**Actions to take**
a – From the EnLink Midstream dividend article, retype the passage from "Dividend Growth May" to "less in dividends.".
b – Decide whether each statement agrees with the EnLink Midstream dividend article, answering yes or no and quoting the deciding words: (i) The annual payment in 2014 was $0.72. (ii) The dividend has grown by about 4.0% per year. (iii) EnLink Midstream's EPS has gone down over the past five years.

BEGIN Excerpt provided

EnLink Midstream's Dividend Has Lacked Consistency

EnLink Midstream has been paying dividends for a while, but the track record isn't stellar. This makes us cautious about the consistency of the dividend over a full economic cycle. The annual payment during the last 9 years was $0.72 in 2014, and the most recent fiscal year payment was $0.50. Doing the maths, this is a decline of about 4.0% per year. Generally, we don't like to see a dividend that has been declining over time as this can degrade shareholders' returns and indicate that the company may be running into problems.

Dividend Growth May Be Hard To Come By

Given that the dividend has been cut in the past, we need to check if earnings are growing and if that might lead to stronger dividends in the future. Over the past five years, it looks as though EnLink Midstream's EPS has declined at around 7.8% a year. If the company is making less over time, it naturally follows that it will also have to pay out less in dividends.

END Excerpt provided
BEGIN Data supplied

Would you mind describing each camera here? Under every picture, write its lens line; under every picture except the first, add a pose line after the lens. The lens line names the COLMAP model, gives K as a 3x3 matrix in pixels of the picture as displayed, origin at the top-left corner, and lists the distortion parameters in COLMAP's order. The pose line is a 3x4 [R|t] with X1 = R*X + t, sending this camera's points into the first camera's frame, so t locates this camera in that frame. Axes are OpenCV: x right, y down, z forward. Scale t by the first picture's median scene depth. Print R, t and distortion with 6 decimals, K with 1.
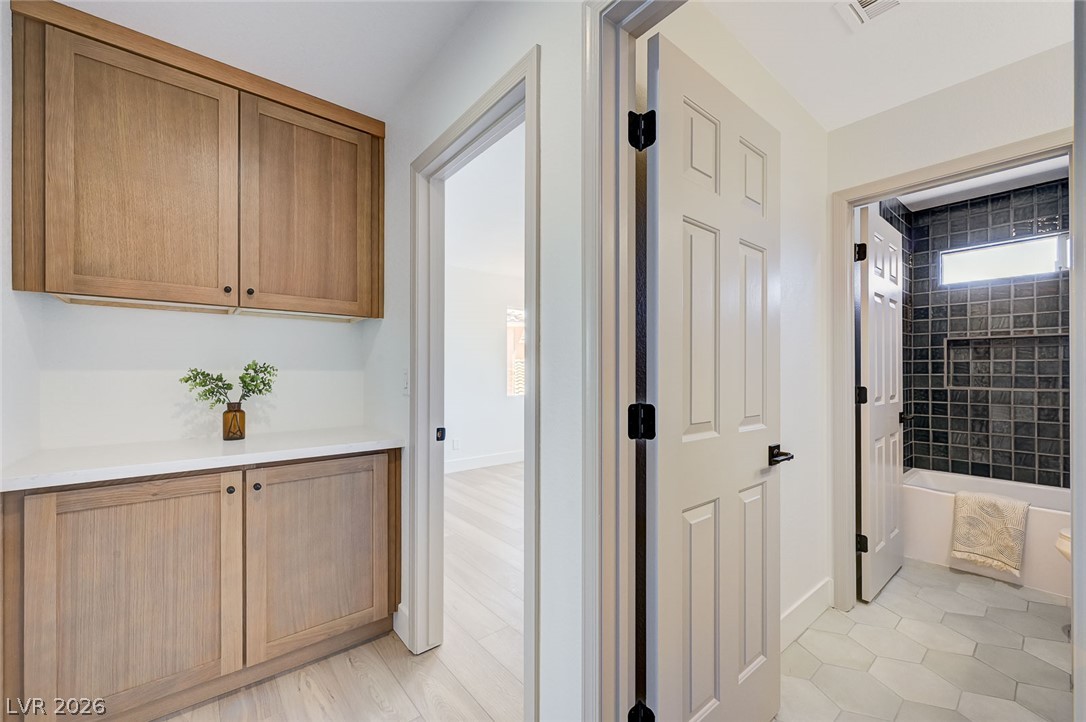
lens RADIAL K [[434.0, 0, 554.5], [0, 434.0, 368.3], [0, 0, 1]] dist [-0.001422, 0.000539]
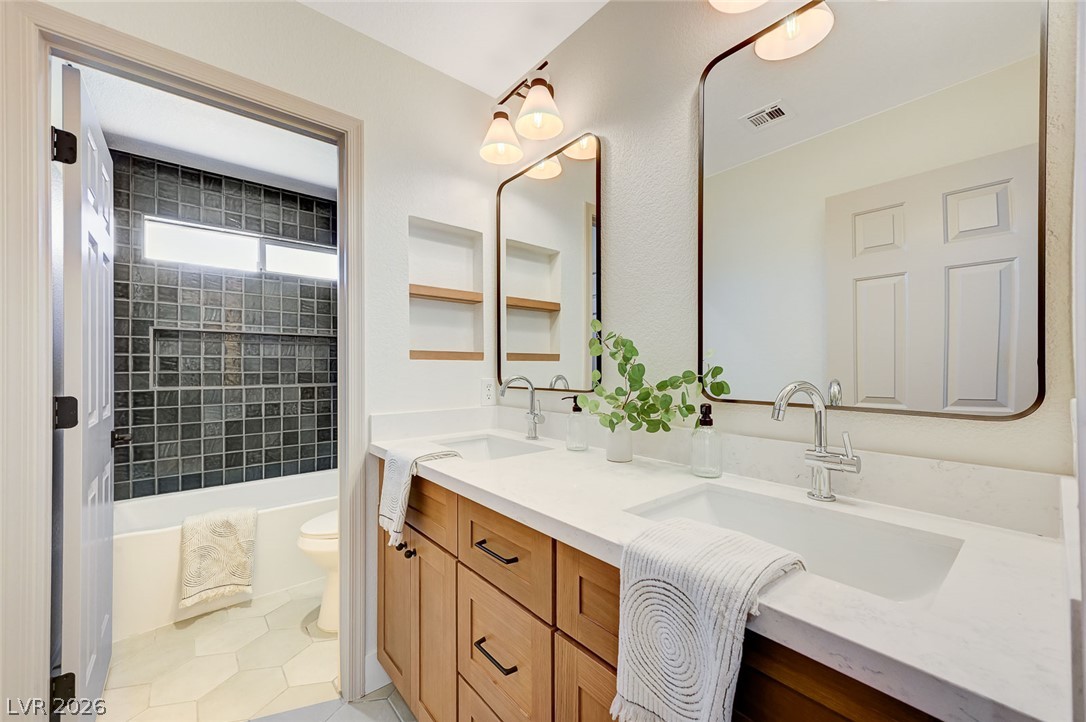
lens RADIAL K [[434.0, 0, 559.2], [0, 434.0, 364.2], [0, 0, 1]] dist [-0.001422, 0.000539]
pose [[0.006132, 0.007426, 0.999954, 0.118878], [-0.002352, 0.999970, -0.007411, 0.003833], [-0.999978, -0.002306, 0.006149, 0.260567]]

END Data supplied
BEGIN Data supplied

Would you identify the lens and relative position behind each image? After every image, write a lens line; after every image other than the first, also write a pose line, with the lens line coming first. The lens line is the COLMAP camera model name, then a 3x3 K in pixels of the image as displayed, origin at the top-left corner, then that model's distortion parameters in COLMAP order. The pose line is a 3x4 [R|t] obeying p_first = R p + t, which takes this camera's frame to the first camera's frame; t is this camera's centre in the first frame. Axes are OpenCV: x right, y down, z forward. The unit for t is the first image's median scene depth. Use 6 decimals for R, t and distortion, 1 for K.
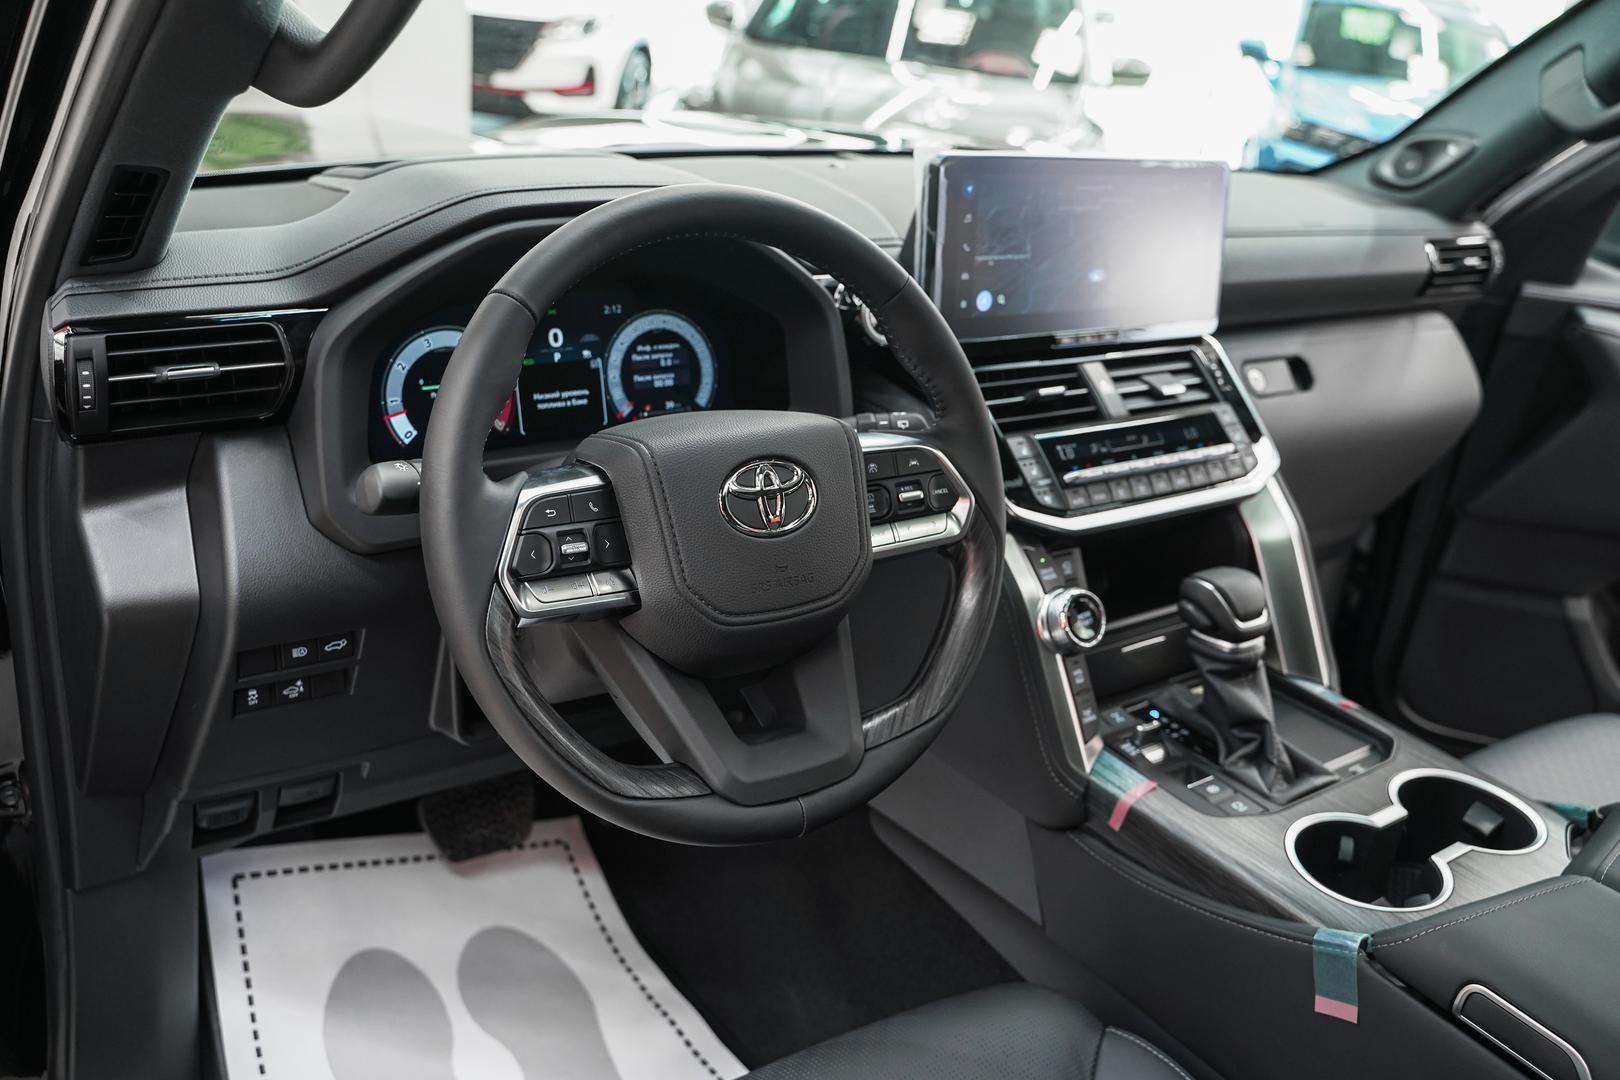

END Data supplied
BEGIN Data supplied

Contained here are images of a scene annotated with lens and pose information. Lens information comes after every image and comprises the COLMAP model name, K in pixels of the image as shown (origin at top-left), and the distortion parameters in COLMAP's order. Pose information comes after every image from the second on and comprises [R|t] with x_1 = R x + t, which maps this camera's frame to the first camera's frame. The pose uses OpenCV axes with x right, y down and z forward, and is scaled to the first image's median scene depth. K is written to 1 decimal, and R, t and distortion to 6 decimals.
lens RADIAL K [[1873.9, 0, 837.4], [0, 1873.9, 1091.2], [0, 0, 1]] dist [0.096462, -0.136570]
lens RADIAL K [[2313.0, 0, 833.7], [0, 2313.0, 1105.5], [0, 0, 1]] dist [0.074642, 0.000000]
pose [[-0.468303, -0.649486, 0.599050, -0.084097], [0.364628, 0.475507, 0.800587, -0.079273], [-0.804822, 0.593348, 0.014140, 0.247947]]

END Data supplied

**Task-by-task outputs**
a –
Dividend Growth May Be Hard To Come By

Given that the dividend has been cut in the past, we need to check if earnings are growing and if that might lead to stronger dividends in the future. Over the past five years, it looks as though EnLink Midstream's EPS has declined at around 7.8% a year. If the company is making less over time, it naturally follows that it will also have to pay out less in dividends.

b –
(i) Yes: "The annual payment during the last 9 years was $0.72 in 2014"
(ii) No: "this is a decline of about 4.0% per year"
(iii) Yes: "Over the past five years, it looks as though EnLink Midstream's EPS has declined at around 7.8% a year"